++++ TEXT EXTRACT ++++
Were they not forced with those that should be ours {reinforced with those who have deserted}
We might have met them dareful, beard to beard,
And beat them backward home. {a cry of women within
What is that noise?
Seyton: It is the cry of women, my good lord.
Macbeth: I have almost forgot the taste of fears.
The time has been, my senses would have cooled
To hear a night-shriek; and my fell of hair {the hair on my scalp}
Would at dismal treatise {gloomy story} rouse and stir
As life were in 't. I have supped full with horrors;
Direness, familiar to my slaughterous thoughts,
Cannot once start me. {re-enter Seyton
Wherefore was that cry?
Seyton: The queen, my lord, is dead.
Macbeth: She should have died hereafter; {book says: she was bound to die sometime} {time theme}
There would have been a time {theme} for such a word
Tomorrow, and tomorrow, and tomorrow {time theme}
Creeps in this petty pace from day to day {theme}
To the last syllable of recorded time {theme}
And all our yesterdays {theme} have lighted {theme} fools
The way to dusty death. Out, out, brief candle! {theme}
Life's but a walking shadow, {light dark theme} a poor player
That struts and frets his hour {theme} upon the stage
And then is heard no more. It is a tale
told by an idiot, full of sound and fury,
signifying nothing. {enter messenger
Though comest to use thy tongue; thy story quickly.
++++ DATA SEGMENT ++++
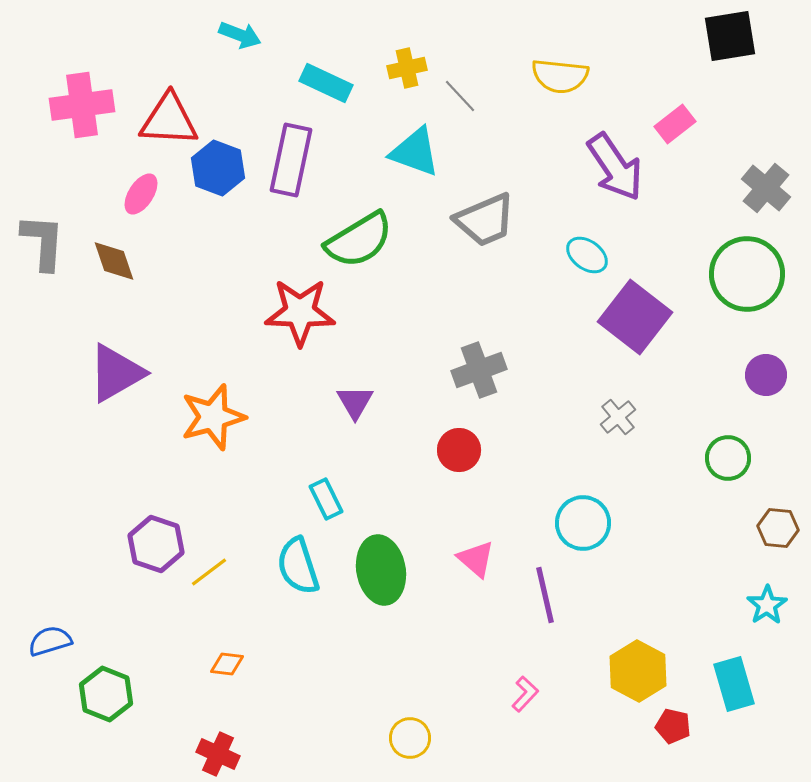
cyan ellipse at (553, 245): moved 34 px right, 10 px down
++++
__PARTS OF THE EXERCISE__:
1) List every stage direction given in braces in the Macbeth passage, using its wording.
2) Rewrite Macbeth's speech in the Macbeth passage that begins "I have almost forgot the taste of fears" in shorter, plain wording, keeping its main points.
3) In the Macbeth passage, what news does Seyton bring after the cry of women?

__FULL SOLUTIONS__:
1)
a cry of women within
re-enter Seyton
enter messenger

2) Macbeth says he has nearly forgotten what fear feels like. There was a time when a scream in the night would have chilled him, and a gloomy story would have made the hair on his scalp stand up as if it were alive. Now he has had his fill of horrors, and dreadful things are so familiar to his murderous thoughts that they can no longer startle him.

3) The queen is dead.